## ИСХОДНЫЙ ТЕКСТ
╔══
А при расследовании заговора военспецов в руки ОГПУ попал еще один непростой деятель, генерал М.Д. Бонч-Бруевич. В свое время он также поучаствовал в заговорах. В феврале 1917 г. был начальником гарнизона Пскова, где царя вынудили к отречению. В октябре 1917 г. оказался начальником гарнизона Могилева — обеспечив бездействие Ставки Верховного Главнокомандования. В 1918 г. был помощником Троцкого в Высшем военном совете, работал в тесном контакте с Сиднеем Рейли, предоставляя ему все сводки и планы Красной армии. Но с ним обошлись совершенно иначе, чем с Пальчинским. Вступились неведомые покровители, его участие в оппозиционных собраниях замяли и быстро освободили без всяких последствий.
Что же касается вредительства, то оно шло вовсю! Но не в форме мелких аварий на предприятиях. Оно осуществлялось куда более масштабно. Годы «большого скачка» во многих отношениях стали прямым продолжением революционных бедствий России. Коллективизация была действительно нужной. Но на уровне исполнителей, передаточных звеньев, подправлялись цифры, нагнеталась штурмовщина, требовалось повысить темпы. «Раскулачиванием» взялись дирижировать не партийные органы, а ОГПУ. Рассылали на места «контрольные» цифры — какое количество требуется выслать, отправить в лагеря.
В итоге кампания вылилась в катастрофу. Вместо эффективной и плодотворной реорганизации сельского хозяйства подорвала его. Пришлось вмешиваться лично Сталину, разъяснять политику партии, одергивать слишком усердных работников, исправлять «перегибы». А когда начали разбираться, среди виновных оказалось множество троцкистов! Как выяснилось, громили деревню именно они — так, как привыкли в гражданскую войну.
Но и борьба с «антисоветчиной» принимала такие формы, что наносила России вред похлеще любых диверсий! Как-то даже получалось, что мелкие вылазки белогвардейцев и наличие антисоветского подполья становились лишь поводами для действительно масштабного вредительства. Усиливая «бдительность», партийные идеологи взялись за Академию Наук СССР. В начале 1929 г. в неё были введены Бухарин, Покровский, Кржижановский, Рязанов, их клевреты Деборин, Лукин, Фриче. Они развернули «чистку», из Академии было изгнано 648 сотрудников. Увольнениями не ограничивались, от «бухаринцев» сыпались доносы в ОГПУ. Оно раздуло дело об «академическом заговоре». За решетку попал весь цвет российских историков: Платонов, Тарле, Ольденбург, Любавский, Готье, Измайлов, Лихачев, Бахрушин, Греков, Веселовский, Приселков, Романов, Черепнин, Пигулевская, видный философ Лосев и др. Словом, ставилась задача окончательно добить отечественную историю, культуру, русскую мысль.
╚══
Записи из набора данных
╔══
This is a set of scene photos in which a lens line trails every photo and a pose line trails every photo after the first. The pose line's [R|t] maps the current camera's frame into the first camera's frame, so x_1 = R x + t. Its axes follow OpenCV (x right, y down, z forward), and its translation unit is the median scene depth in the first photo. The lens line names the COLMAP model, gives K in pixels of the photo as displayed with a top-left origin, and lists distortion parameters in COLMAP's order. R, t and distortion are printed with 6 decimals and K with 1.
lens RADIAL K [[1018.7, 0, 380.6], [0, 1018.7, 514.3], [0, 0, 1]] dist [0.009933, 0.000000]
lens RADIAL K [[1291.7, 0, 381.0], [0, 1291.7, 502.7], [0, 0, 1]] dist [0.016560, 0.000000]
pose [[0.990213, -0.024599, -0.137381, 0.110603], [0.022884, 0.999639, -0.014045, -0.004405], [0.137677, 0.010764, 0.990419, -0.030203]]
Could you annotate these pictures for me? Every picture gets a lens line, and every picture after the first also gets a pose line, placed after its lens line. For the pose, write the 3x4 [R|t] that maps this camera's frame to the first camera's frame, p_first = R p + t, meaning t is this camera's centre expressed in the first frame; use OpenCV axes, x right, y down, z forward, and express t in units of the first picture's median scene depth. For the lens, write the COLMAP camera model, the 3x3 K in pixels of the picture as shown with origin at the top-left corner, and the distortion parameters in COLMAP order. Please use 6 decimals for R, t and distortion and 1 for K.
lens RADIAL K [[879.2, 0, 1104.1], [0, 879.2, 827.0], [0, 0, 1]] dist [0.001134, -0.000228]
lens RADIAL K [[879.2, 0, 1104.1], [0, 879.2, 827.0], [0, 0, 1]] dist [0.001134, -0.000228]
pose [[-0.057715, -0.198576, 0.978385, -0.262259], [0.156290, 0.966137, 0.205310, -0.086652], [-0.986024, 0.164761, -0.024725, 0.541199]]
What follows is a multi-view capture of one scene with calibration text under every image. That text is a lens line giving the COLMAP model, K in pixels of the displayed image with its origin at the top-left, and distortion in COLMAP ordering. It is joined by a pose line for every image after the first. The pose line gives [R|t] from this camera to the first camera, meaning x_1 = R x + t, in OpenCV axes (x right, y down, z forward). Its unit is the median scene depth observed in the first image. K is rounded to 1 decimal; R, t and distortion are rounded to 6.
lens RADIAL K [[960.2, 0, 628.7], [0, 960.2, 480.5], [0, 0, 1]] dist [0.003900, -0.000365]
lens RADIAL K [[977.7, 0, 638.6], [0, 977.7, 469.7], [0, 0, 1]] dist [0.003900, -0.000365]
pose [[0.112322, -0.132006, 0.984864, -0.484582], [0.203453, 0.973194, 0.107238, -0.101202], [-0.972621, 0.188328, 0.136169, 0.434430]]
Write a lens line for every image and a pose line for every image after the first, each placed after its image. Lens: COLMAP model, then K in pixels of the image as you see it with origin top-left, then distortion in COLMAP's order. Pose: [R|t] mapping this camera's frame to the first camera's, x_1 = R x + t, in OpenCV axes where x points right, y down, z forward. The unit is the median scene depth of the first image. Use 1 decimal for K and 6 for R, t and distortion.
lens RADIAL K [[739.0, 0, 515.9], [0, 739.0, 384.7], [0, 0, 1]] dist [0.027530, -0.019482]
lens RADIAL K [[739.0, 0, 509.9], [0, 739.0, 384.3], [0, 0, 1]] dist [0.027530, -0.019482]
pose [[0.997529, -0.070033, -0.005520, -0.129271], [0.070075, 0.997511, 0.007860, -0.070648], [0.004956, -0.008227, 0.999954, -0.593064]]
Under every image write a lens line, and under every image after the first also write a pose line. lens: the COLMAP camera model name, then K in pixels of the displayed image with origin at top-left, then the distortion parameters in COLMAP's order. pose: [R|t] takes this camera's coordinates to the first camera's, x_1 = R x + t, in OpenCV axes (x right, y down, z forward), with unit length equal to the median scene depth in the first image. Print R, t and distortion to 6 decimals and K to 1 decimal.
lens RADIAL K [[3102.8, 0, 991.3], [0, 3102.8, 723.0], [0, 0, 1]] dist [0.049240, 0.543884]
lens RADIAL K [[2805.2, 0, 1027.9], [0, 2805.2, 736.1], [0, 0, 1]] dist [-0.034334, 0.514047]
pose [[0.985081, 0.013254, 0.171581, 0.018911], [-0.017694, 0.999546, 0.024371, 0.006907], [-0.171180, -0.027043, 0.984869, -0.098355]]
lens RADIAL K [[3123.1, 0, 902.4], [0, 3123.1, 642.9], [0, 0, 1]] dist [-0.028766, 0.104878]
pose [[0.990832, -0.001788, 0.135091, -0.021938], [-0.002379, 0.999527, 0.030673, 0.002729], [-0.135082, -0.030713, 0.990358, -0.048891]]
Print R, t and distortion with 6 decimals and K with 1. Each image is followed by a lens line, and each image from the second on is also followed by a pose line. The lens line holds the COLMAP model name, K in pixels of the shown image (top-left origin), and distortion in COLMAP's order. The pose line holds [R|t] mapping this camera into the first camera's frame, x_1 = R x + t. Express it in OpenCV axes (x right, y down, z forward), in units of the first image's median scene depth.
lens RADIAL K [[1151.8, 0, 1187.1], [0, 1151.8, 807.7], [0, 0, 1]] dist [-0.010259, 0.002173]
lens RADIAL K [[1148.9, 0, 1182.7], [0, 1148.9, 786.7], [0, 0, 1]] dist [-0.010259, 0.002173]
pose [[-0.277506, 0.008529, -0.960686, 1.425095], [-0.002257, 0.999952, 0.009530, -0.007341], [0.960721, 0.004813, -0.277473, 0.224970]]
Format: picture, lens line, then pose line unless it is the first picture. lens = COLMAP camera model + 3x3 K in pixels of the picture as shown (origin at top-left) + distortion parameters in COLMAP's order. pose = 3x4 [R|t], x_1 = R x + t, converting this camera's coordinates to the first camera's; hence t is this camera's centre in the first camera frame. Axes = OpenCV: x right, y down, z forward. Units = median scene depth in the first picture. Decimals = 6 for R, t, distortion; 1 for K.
╚══
## СПИСОК ЗАДАНИЙ
A. Объясните в одном–трех предложениях, почему, согласно исходному тексту, Сталину пришлось вмешаться лично.
B. Верните из исходного текста дословно всё от «А при расследовании» и вниз до «без всяких последствий.» включительно.
Строки — отдельный материал и не входят в исходный текст.

## ОТВЕТЫ ПО ПОРЯДКУ
A. Кампания коллективизации вылилась в катастрофу: вместо эффективной и плодотворной реорганизации сельского хозяйства она его подорвала. Поэтому Сталину пришлось лично разъяснять политику партии, одергивать слишком усердных работников и исправлять «перегибы».

B.
А при расследовании заговора военспецов в руки ОГПУ попал еще один непростой деятель, генерал М.Д. Бонч-Бруевич. В свое время он также поучаствовал в заговорах. В феврале 1917 г. был начальником гарнизона Пскова, где царя вынудили к отречению. В октябре 1917 г. оказался начальником гарнизона Могилева — обеспечив бездействие Ставки Верховного Главнокомандования. В 1918 г. был помощником Троцкого в Высшем военном совете, работал в тесном контакте с Сиднеем Рейли, предоставляя ему все сводки и планы Красной армии. Но с ним обошлись совершенно иначе, чем с Пальчинским. Вступились неведомые покровители, его участие в оппозиционных собраниях замяли и быстро освободили без всяких последствий.